• **Dataset records**:
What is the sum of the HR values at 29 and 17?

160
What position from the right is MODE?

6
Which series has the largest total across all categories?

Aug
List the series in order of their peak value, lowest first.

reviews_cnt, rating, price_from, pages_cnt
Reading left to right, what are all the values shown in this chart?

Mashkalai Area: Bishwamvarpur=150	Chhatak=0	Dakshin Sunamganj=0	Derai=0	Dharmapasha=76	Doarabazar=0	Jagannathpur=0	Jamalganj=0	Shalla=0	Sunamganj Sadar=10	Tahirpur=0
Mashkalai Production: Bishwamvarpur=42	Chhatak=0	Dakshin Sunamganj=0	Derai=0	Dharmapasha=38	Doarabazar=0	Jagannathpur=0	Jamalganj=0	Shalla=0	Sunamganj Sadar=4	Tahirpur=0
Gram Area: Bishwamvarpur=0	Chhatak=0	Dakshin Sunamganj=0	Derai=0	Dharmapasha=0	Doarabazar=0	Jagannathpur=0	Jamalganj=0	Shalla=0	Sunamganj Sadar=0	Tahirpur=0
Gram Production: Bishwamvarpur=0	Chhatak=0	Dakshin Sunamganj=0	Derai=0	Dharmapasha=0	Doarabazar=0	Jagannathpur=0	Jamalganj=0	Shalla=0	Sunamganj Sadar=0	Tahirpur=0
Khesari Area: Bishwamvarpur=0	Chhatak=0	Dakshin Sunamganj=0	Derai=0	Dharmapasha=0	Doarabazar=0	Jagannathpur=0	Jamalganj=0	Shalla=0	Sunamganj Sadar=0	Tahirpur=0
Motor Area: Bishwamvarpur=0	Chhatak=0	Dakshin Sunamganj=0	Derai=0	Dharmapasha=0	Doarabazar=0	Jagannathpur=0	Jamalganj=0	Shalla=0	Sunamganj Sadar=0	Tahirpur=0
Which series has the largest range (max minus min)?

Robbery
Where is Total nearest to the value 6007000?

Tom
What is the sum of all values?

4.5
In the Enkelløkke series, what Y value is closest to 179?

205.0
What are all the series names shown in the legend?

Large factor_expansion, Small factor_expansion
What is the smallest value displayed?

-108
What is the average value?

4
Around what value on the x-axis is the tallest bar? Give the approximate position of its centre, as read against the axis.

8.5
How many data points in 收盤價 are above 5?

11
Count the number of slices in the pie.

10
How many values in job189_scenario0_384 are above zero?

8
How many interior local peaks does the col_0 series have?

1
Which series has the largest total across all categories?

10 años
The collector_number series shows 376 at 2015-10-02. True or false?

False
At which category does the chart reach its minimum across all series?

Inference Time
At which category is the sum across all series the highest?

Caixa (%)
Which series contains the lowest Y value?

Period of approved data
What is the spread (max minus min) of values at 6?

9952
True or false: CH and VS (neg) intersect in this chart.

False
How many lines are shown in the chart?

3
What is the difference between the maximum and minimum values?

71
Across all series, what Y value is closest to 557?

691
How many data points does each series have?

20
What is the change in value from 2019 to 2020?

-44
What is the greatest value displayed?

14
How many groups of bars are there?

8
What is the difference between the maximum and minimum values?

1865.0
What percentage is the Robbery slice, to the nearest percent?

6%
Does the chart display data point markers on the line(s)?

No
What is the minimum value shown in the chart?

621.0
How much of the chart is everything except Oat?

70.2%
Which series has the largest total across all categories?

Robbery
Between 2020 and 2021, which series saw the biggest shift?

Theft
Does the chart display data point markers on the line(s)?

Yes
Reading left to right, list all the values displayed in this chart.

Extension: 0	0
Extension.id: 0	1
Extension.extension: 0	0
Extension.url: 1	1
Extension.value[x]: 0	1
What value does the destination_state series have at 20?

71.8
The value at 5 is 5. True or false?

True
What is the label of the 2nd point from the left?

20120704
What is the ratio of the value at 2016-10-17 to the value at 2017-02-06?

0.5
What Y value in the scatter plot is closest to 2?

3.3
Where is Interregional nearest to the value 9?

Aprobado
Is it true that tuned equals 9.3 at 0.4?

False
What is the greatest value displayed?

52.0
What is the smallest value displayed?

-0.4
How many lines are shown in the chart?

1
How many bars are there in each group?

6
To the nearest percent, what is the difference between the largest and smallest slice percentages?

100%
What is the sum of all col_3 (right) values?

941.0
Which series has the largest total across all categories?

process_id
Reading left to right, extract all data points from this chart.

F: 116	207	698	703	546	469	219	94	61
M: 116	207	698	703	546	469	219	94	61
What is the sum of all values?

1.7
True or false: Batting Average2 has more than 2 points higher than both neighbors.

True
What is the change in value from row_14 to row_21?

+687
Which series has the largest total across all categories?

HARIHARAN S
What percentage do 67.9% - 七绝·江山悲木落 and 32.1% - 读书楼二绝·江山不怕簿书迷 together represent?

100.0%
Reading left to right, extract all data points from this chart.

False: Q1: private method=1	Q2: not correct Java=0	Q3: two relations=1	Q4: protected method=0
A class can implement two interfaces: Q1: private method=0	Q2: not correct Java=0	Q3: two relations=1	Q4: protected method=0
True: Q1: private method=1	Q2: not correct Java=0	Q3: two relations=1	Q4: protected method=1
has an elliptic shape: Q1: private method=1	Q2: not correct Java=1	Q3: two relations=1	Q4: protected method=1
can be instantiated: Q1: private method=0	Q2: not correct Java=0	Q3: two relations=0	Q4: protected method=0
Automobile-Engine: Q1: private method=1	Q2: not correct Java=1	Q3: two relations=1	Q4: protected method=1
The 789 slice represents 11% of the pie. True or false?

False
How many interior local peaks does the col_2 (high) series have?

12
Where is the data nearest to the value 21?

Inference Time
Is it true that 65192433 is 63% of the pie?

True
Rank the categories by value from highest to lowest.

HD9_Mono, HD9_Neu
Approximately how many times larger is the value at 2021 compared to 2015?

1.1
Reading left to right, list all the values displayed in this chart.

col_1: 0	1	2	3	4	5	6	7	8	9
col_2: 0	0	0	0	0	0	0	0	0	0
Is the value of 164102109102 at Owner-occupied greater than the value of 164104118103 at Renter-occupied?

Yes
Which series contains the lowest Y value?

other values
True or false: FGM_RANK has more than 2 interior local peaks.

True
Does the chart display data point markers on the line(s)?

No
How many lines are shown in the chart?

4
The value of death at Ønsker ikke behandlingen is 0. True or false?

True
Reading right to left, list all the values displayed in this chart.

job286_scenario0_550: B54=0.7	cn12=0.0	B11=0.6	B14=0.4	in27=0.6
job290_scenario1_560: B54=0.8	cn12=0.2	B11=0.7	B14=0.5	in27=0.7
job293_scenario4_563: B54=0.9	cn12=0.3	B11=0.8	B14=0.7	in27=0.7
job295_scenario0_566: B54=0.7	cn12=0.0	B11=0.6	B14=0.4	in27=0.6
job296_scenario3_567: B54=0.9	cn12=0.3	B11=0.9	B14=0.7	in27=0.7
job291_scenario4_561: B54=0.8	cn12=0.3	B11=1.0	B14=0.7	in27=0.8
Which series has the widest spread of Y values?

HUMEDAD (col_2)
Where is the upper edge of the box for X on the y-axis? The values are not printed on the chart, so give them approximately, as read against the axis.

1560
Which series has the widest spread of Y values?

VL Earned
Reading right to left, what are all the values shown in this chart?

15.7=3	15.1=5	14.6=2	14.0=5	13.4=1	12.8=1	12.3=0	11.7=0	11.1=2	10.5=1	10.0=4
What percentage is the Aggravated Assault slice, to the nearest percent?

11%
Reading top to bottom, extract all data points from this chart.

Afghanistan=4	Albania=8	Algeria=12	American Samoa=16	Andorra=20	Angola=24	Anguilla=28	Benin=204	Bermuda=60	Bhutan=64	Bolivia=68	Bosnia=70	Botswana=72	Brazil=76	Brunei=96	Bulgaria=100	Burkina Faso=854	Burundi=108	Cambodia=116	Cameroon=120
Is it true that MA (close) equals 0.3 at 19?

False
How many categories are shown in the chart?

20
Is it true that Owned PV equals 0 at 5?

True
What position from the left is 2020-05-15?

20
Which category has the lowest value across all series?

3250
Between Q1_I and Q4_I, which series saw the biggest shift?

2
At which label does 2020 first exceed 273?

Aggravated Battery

• **What you have to do**: Return each line of the data above that contains the string "Reading". Uppercase and lowercase count as different.

• **Task result**:
Reading left to right, what are all the values shown in this chart?
Reading left to right, list all the values displayed in this chart.
Reading left to right, extract all data points from this chart.
Reading left to right, extract all data points from this chart.
Reading left to right, list all the values displayed in this chart.
Reading right to left, list all the values displayed in this chart.
Reading right to left, what are all the values shown in this chart?
Reading top to bottom, extract all data points from this chart.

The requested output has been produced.